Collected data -
• • • •

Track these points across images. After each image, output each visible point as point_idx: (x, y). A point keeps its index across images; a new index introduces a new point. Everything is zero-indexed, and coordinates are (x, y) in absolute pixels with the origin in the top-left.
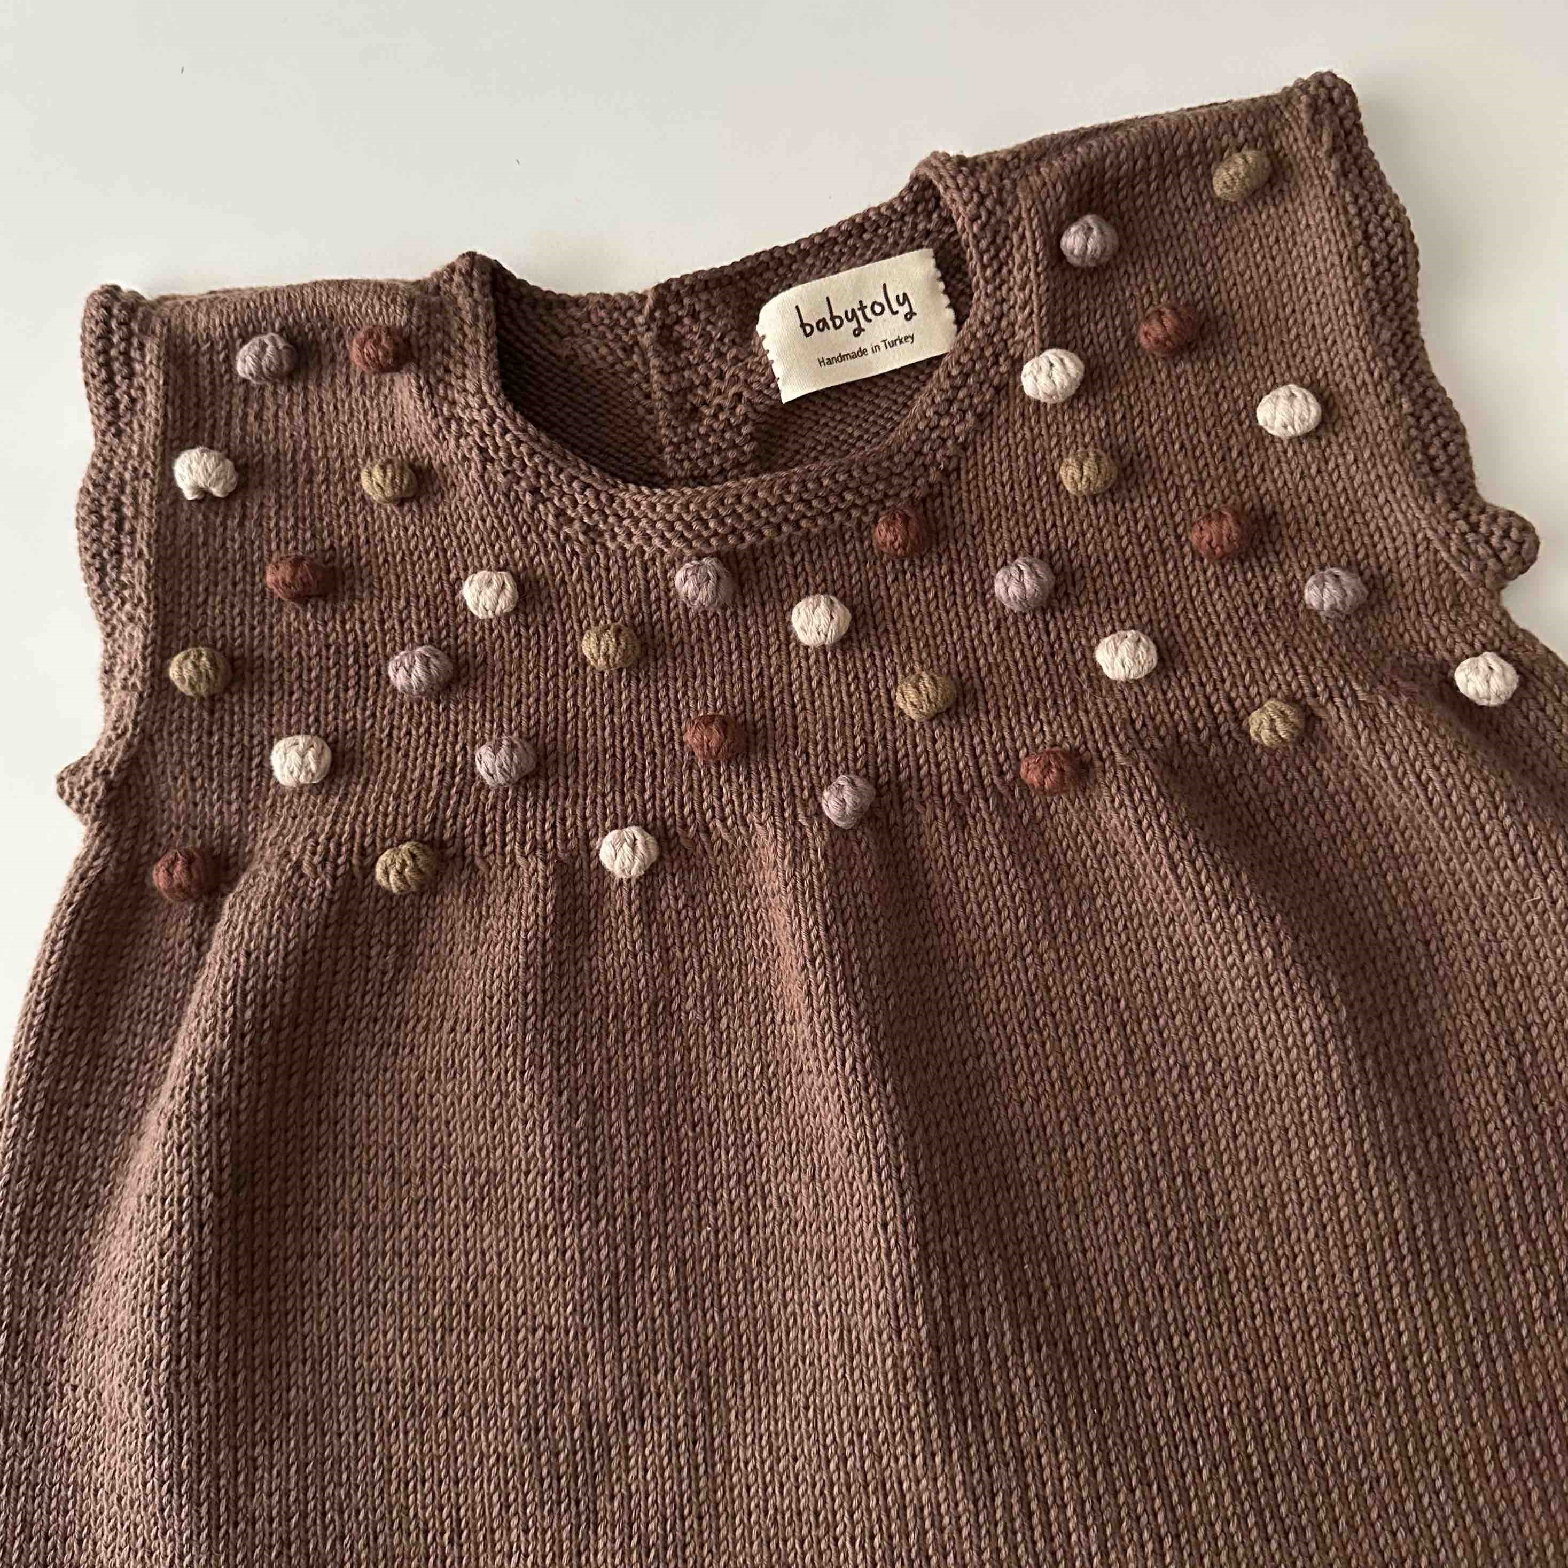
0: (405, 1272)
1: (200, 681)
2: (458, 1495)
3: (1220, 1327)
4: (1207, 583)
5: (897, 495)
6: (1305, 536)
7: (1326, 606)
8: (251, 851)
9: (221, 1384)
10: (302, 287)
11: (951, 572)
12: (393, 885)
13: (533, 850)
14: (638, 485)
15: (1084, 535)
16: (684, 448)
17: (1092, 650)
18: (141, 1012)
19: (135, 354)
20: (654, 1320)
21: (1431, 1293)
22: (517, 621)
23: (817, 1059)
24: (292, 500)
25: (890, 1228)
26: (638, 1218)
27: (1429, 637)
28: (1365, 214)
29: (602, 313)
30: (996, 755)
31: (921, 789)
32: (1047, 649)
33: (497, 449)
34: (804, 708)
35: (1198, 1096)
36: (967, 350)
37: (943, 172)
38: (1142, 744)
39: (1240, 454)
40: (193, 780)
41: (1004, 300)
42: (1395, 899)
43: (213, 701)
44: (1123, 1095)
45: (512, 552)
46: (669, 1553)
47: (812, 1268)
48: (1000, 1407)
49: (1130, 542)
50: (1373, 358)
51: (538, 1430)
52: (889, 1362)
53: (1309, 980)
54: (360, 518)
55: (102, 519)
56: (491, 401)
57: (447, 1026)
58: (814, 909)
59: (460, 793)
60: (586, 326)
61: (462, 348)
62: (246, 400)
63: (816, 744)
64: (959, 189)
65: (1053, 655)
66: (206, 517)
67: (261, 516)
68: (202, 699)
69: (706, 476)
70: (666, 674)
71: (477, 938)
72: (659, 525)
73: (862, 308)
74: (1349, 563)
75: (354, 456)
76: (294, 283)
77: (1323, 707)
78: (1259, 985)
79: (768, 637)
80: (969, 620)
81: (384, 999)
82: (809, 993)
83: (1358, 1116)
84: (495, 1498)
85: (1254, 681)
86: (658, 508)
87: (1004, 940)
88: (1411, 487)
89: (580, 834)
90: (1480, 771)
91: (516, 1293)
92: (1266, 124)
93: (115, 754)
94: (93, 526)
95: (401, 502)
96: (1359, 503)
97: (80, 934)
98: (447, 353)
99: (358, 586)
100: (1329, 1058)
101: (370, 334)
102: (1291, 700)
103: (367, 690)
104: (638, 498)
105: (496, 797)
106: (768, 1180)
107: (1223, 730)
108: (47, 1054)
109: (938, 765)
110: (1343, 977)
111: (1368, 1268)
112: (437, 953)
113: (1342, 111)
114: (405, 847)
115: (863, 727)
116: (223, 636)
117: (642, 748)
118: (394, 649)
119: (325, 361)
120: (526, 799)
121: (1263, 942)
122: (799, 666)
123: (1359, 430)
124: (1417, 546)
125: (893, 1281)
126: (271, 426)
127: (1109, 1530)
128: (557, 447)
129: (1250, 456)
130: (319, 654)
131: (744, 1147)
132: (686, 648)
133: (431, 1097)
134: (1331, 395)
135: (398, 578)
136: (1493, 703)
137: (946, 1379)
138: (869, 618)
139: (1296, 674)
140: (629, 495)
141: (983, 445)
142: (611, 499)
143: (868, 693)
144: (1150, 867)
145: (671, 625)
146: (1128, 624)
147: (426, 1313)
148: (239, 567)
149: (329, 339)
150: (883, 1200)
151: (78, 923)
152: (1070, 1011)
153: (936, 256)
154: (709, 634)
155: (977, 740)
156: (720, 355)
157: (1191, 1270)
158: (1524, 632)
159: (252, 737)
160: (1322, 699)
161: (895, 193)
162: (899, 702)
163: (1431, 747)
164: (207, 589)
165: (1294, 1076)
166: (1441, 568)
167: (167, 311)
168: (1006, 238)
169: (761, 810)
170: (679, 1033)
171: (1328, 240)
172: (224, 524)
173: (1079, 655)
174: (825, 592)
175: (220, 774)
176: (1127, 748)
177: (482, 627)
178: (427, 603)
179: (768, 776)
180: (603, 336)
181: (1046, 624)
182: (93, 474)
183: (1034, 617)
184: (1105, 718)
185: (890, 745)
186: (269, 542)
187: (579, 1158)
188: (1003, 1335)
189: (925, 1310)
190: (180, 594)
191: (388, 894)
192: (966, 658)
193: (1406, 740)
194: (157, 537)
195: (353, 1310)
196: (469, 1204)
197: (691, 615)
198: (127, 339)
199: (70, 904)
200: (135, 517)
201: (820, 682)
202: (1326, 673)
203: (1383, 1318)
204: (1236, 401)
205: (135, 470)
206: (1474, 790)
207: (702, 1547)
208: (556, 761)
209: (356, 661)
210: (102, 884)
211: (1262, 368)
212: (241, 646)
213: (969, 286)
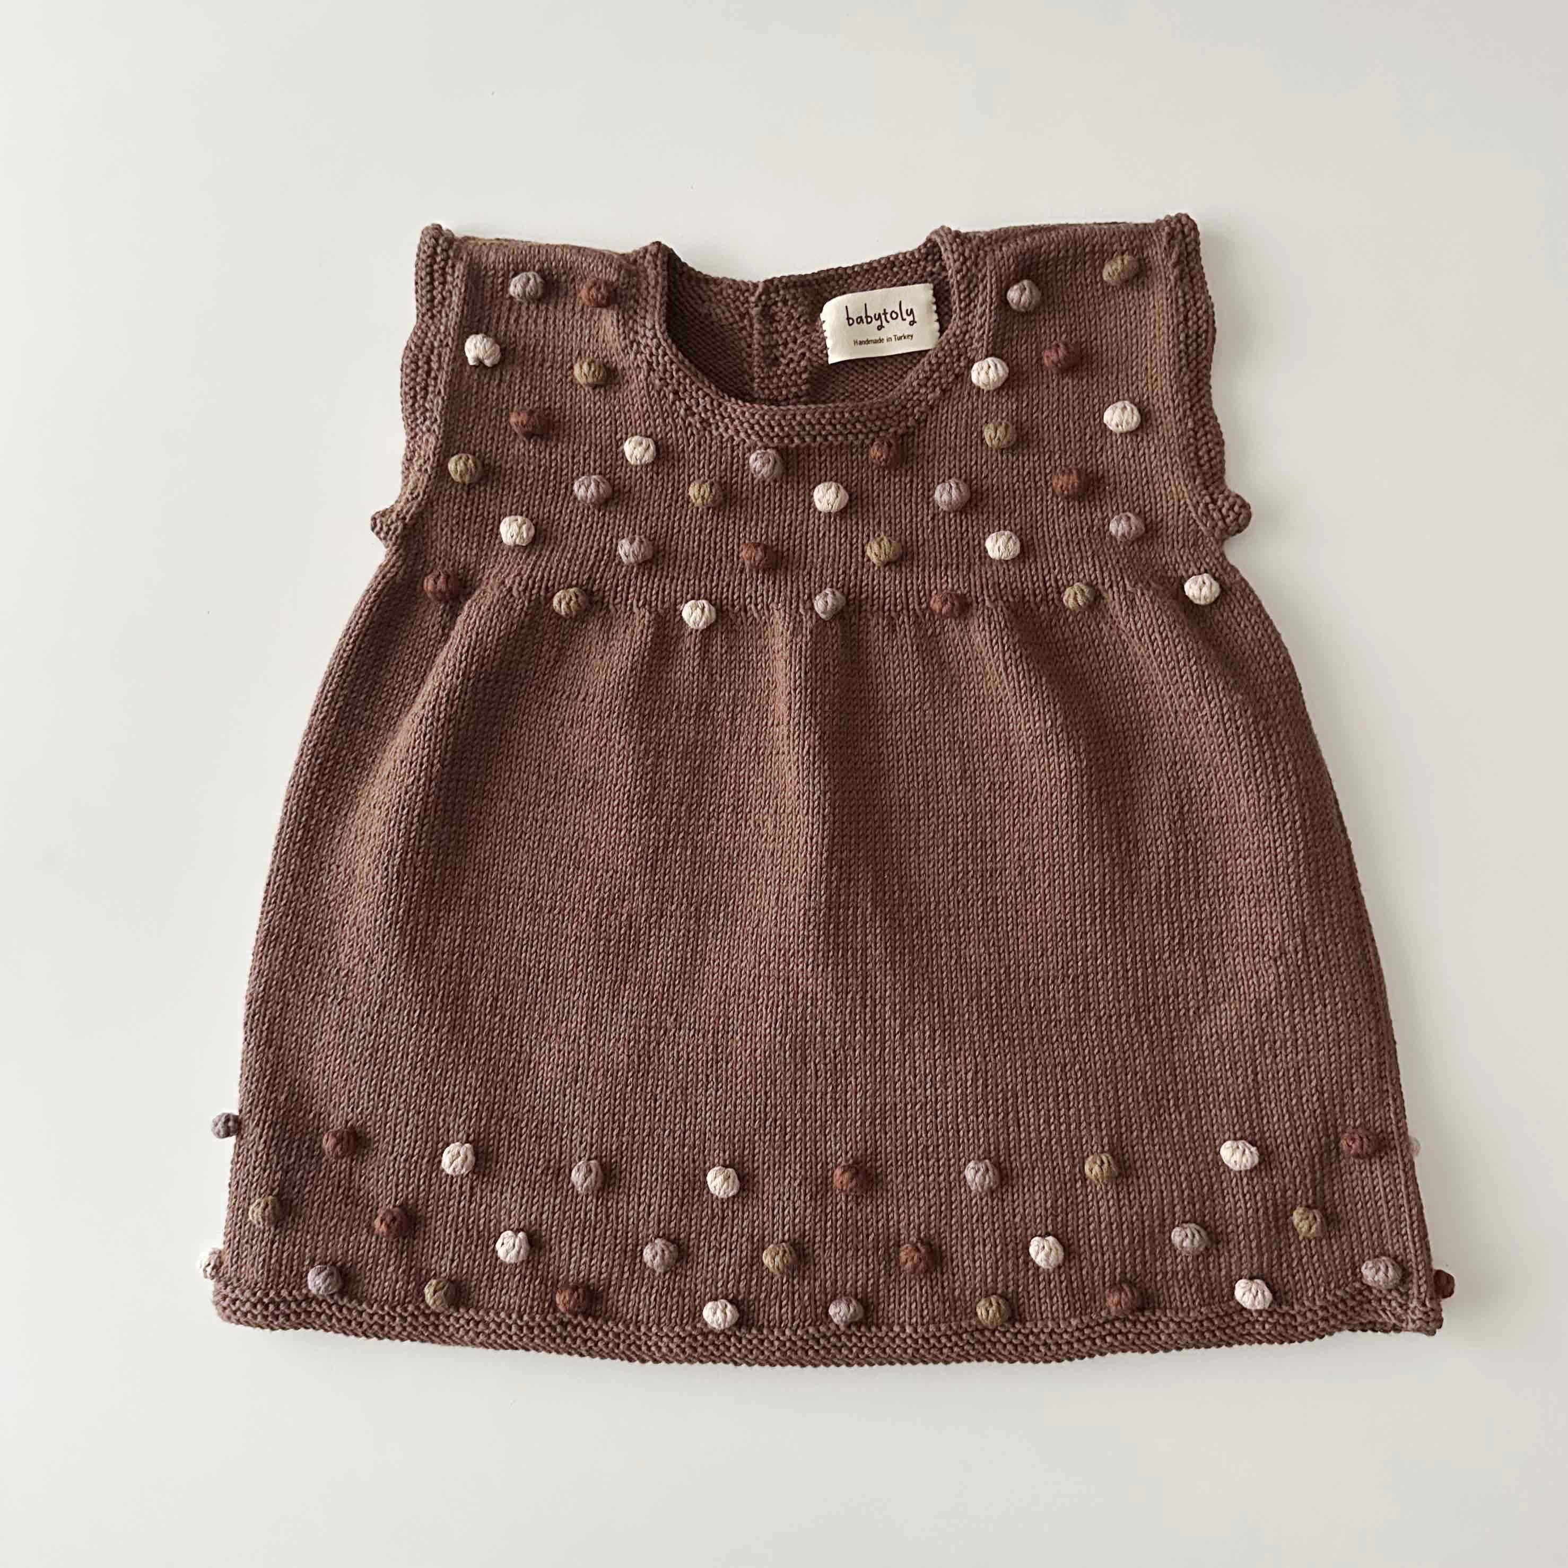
0: (539, 830)
1: (466, 473)
2: (550, 957)
3: (988, 927)
4: (1058, 512)
5: (887, 430)
6: (1118, 492)
7: (1120, 534)
8: (481, 579)
9: (427, 872)
10: (557, 246)
11: (911, 481)
12: (563, 610)
13: (644, 605)
14: (736, 399)
15: (992, 471)
16: (766, 381)
17: (985, 540)
18: (403, 662)
19: (449, 270)
20: (675, 876)
21: (1108, 926)
22: (652, 470)
23: (789, 745)
24: (530, 375)
25: (814, 840)
26: (674, 820)
27: (1176, 561)
28: (1188, 305)
29: (730, 291)
30: (919, 592)
31: (873, 605)
32: (959, 535)
33: (658, 364)
34: (813, 548)
35: (998, 800)
36: (943, 349)
37: (945, 240)
38: (1002, 598)
39: (1091, 438)
40: (452, 532)
41: (969, 323)
42: (1129, 709)
43: (470, 487)
44: (957, 795)
45: (656, 428)
46: (665, 1002)
47: (768, 860)
48: (859, 947)
49: (1018, 481)
50: (1177, 392)
51: (601, 926)
52: (802, 912)
53: (1069, 741)
54: (568, 393)
55: (418, 368)
56: (659, 335)
57: (581, 697)
58: (800, 661)
59: (606, 565)
60: (719, 297)
61: (646, 300)
62: (510, 310)
63: (816, 570)
64: (953, 252)
65: (962, 539)
66: (479, 376)
67: (511, 382)
68: (464, 484)
69: (777, 400)
70: (735, 516)
71: (604, 650)
72: (746, 425)
73: (885, 313)
74: (1140, 511)
75: (571, 354)
76: (551, 243)
77: (1107, 591)
78: (1041, 741)
79: (798, 503)
80: (917, 511)
81: (546, 677)
82: (790, 708)
83: (1083, 821)
84: (571, 960)
85: (1071, 571)
86: (747, 414)
87: (905, 699)
88: (1183, 472)
89: (673, 599)
90: (1185, 638)
91: (600, 850)
92: (1141, 241)
93: (411, 507)
94: (412, 371)
95: (595, 387)
96: (1152, 477)
97: (378, 609)
98: (637, 301)
99: (561, 432)
100: (1072, 786)
101: (595, 284)
102: (1089, 584)
103: (558, 496)
104: (736, 407)
105: (626, 571)
106: (750, 812)
107: (1050, 597)
108: (348, 675)
109: (885, 593)
110: (1089, 745)
111: (1075, 907)
112: (580, 657)
113: (1188, 240)
114: (572, 590)
115: (845, 564)
116: (480, 450)
117: (714, 557)
118: (578, 475)
119: (561, 294)
120: (643, 575)
121: (1047, 717)
122: (814, 522)
123: (1160, 434)
124: (1179, 507)
125: (811, 869)
126: (523, 327)
127: (907, 1021)
128: (693, 369)
129: (1097, 440)
130: (534, 470)
131: (739, 792)
132: (749, 502)
133: (566, 736)
134: (1150, 411)
135: (586, 433)
136: (1202, 602)
137: (832, 926)
138: (859, 502)
139: (1095, 570)
140: (732, 405)
141: (943, 409)
142: (720, 405)
143: (851, 545)
144: (993, 668)
145: (742, 487)
146: (1009, 528)
147: (547, 855)
148: (494, 410)
149: (566, 281)
150: (813, 825)
151: (378, 602)
152: (935, 745)
153: (934, 289)
154: (764, 496)
155: (909, 581)
156: (796, 328)
157: (977, 895)
158: (1232, 567)
159: (489, 513)
160: (1106, 586)
161: (916, 246)
162: (868, 553)
163: (1160, 622)
164: (474, 420)
165: (1052, 794)
166: (1191, 522)
167: (471, 247)
168: (976, 286)
169: (778, 602)
170: (712, 723)
171: (1163, 317)
172: (489, 383)
173: (976, 542)
174: (836, 481)
175: (468, 531)
176: (993, 598)
177: (631, 470)
178: (601, 450)
179: (786, 584)
180: (728, 305)
181: (961, 521)
182: (415, 339)
183: (955, 516)
184: (984, 580)
185: (859, 577)
186: (513, 399)
187: (646, 781)
188: (867, 909)
189: (826, 886)
190: (459, 420)
191: (558, 616)
192: (911, 533)
193: (1147, 615)
194: (449, 384)
195: (505, 847)
196: (580, 798)
197: (755, 482)
198: (445, 260)
199: (374, 591)
200: (438, 370)
201: (824, 535)
202: (1112, 572)
203: (1079, 936)
204: (1094, 406)
205: (441, 341)
206: (1178, 648)
207: (683, 1002)
208: (664, 556)
209: (555, 478)
210: (394, 583)
211: (1113, 389)
212: (490, 458)
213: (951, 310)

• • • •

Problem details - Reproduce the entries above verbatim, from the start of the entries through the line containing "49: (1130, 542)", with both ends included. Leave the pictures out of your answer.

Response to this task -
Track these points across images. After each image, output each visible point as point_idx: (x, y). A point keeps its index across images; a new index introduces a new point. Everything is zero-indexed, and coordinates are (x, y) in absolute pixels with the origin in the top-left.
0: (405, 1272)
1: (200, 681)
2: (458, 1495)
3: (1220, 1327)
4: (1207, 583)
5: (897, 495)
6: (1305, 536)
7: (1326, 606)
8: (251, 851)
9: (221, 1384)
10: (302, 287)
11: (951, 572)
12: (393, 885)
13: (533, 850)
14: (638, 485)
15: (1084, 535)
16: (684, 448)
17: (1092, 650)
18: (141, 1012)
19: (135, 354)
20: (654, 1320)
21: (1431, 1293)
22: (517, 621)
23: (817, 1059)
24: (292, 500)
25: (890, 1228)
26: (638, 1218)
27: (1429, 637)
28: (1365, 214)
29: (602, 313)
30: (996, 755)
31: (921, 789)
32: (1047, 649)
33: (497, 449)
34: (804, 708)
35: (1198, 1096)
36: (967, 350)
37: (943, 172)
38: (1142, 744)
39: (1240, 454)
40: (193, 780)
41: (1004, 300)
42: (1395, 899)
43: (213, 701)
44: (1123, 1095)
45: (512, 552)
46: (669, 1553)
47: (812, 1268)
48: (1000, 1407)
49: (1130, 542)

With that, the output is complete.